Она была в темных очках, и маленький мальчик, стоявший у дверцы машины, показался ей особенно загорелым. Ему было лет пять. Белокурый, с большими черными глазами, очень красивый, в синих эластичных трусиках в широкую белую полоску и красной тенниске из эпонжа, он стоял босой, держа в одной руке ломтик хлеба с маслом, а в другой – маленькую колоду карт. Дани вытерла слезы.
– Как тебя зовут? – спросил мальчик.
– Дани.
– Хочешь сыграть в карты?
– А тебя как зовут?
– Титу, – ответил он.
– А где твоя мама? Он неопределенно махнул ручкой, в которой держал бутерброд.

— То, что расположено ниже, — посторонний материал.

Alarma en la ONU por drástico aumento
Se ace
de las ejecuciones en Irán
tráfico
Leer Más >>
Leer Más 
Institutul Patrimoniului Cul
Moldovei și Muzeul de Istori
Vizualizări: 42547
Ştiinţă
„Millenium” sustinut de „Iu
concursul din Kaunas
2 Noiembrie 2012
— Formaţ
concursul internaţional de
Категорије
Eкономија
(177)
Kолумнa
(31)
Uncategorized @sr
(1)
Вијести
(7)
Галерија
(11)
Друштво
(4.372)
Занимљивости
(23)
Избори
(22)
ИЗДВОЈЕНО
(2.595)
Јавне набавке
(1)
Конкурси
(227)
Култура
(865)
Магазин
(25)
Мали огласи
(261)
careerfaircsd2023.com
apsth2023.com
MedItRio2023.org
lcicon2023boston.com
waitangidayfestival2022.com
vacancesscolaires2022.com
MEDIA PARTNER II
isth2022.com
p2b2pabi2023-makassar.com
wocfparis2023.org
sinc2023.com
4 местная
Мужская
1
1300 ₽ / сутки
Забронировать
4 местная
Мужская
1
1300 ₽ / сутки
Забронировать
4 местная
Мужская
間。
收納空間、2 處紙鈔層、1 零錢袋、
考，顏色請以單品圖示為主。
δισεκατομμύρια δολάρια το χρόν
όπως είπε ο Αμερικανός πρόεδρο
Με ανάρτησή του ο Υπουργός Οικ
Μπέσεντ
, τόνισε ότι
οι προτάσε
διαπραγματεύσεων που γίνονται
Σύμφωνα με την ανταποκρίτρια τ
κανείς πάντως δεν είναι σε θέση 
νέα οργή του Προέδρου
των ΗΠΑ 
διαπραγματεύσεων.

– Там, на пляже. Можно, я сяду в твою машину?
Она распахнула дверцу и подвинулась, уступая ему место у руля. Это был очень серьезный, степенный человечек, отвечавший на вопросы коротко и сдержанно. Однако она все же узнала, что у его отца тоже есть машина, голубая – и уж она–то с крышей! – что в воде он нашел морского ежа и положил его в банку. Он рассказал ей правила своей игры. («Это очень сложная игра».) Каждый получает по три карты, и тот, у кого оказывается больше «картинок», выигрывает. Первую партию они сыграли просто так, без ставок, и выиграл мальчик.
– Поняла? – спросил он.
– Кажется, да.
– На что играем?
– А надо обязательно что–то ставить?
– Без этого неинтересно.
– А ты что поставишь?
– Я? – переспросил он. – Ничего. Это ты должна ставить. Хочешь, поставь свои очки?
Тщательно отобрав, он дал Дани три карты: две семерки и одну восьмерку.
Себе он взял трех королей. Она сказала, что так, конечно, выиграть легко и теперь сдавать будет она. Однако он все–таки опять выиграл. Она сняла свои очки и надела их ему, придерживая за дужки, чтобы они не сползли на нос.
Он сказал, что в очках все получается какое–то сломанное, ему это не нравится. Она дала мальчику вместо очков пятьдесят сантимов.
– А теперь доешь свой бутерброд.
Он куснул два раза, не сводя с Дани внимательных глаз. Потом спросил:
– А кто этот мсье у тебя в машине? Она невольно оглянулась на заднее сиденье.